Monday, May 30, 2005

Gotham Writer's Workshop Exercises: It's On!

Finally willing to post some actual writing that I've done, prompted by the Writing Fiction exercises...

Here's the assignment:

PAGE 30: Imagine the worst person you’ve ever met, or make one up. Then assign them a redeeming quality. Then write a passage with them in action.

Here's what I came up with, in terms of skeleton:
Self-centered bitchy snob: Ashley McCameron. Alcoholic, childless married for money fake-chested trophy wife. However, she has a soft spot for waitresses since she was one in the year or two before she met her 70 year-old husband.

And here's what I came up with. This was written May 23rd, 2005, from 11:00-11:45, with just a bit of (probably forbidden) tinkering--changed three or four words tops.

Ashley McCameron seethed. When she ordered a bottle of 1996 Dom Perignon for her table, she didn’t expect to be told that the St. Jacques Hotel supply of the champagne had dwindled, and that the last bottle of 1996 vintage was consumed earlier that week. However, it wasn’t her thwarted desire that had her ire up.
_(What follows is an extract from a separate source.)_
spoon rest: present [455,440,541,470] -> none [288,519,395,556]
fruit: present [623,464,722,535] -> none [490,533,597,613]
What was raising the trophy wife’s blood pressure was the behavior of her lunch companion, fellow 2nd Wife Clubber Nicole Meredith-Neal.
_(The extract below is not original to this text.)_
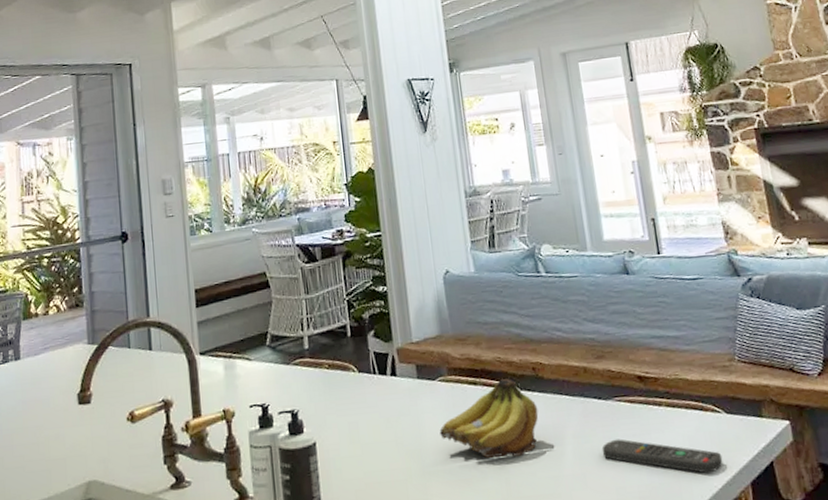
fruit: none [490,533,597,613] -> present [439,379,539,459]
“What kind of retards are they staffing this place with anyway?” Nicole spat.

“Miss, we’d be happy to offer you some ‘92, on the house…” the nervous waitress attempted to reply.

“Hey, retard? I’m through dealing with you. Get your boss over here. Hell, get your boss’ boss over here, too. I don’t give two shits if they have to walk to France to get us the 1996 we want. God knows we’re paying enough of your salary, which is probably too high as it is,” Nicole interrupted, steadily increasing the volume to low roar.

At this point, Ashley felt as if she were having an out-of-clique experience, as if she was watching some strange Elitism Security Camera from the upper right corner of the restaurant. She gently touched Nicole’s left hand, as Nicole’s right was currently occupied with its index finger poking the air sternly, pantomiming a vicious thrust to the waitress’ solar plexus.

“Nicole, let’s just drop this and eat,” Ashley pleaded. Snapping back into character, partly in response to Nicole’s expression: Et tu, Ashley?, she continued, “there’s no need to let this little person’s on the job training spoil our “girl time”. So… Leigh, right? Why don’t you just bring us the ’96, and make sure the manager brings it over to us with a smile, ‘kay?” Ashley felt almost more fake than usual when she delivered the driest, least sincere closing of her English-speaking career: “Thanks.”

Although Nicole was unsuccessful at repressing what she saw as boundless insult on the part of the St. Jacques, Ashley managed one secret, apologetic gesture on poor Leigh’s behalf. When paying the check (always much easier to wrest from Nicole than it should be, Ashley thought), she tripled the cost of the meal in calculating Leigh’s tip. When Leigh retrieved the bill and viewed it, she cast a nervous glance to Ashley, who returned a stern visage that didn’t exactly frighten Leigh; it wasn’t meant to. The waitress delivered a perfunctory thank-you, and walked away, keeping Ashley’s secret vulnerability just that.

Ashley Dukowski, Howie's Hot Pants and Hot Sauce Oasis, class of 2001.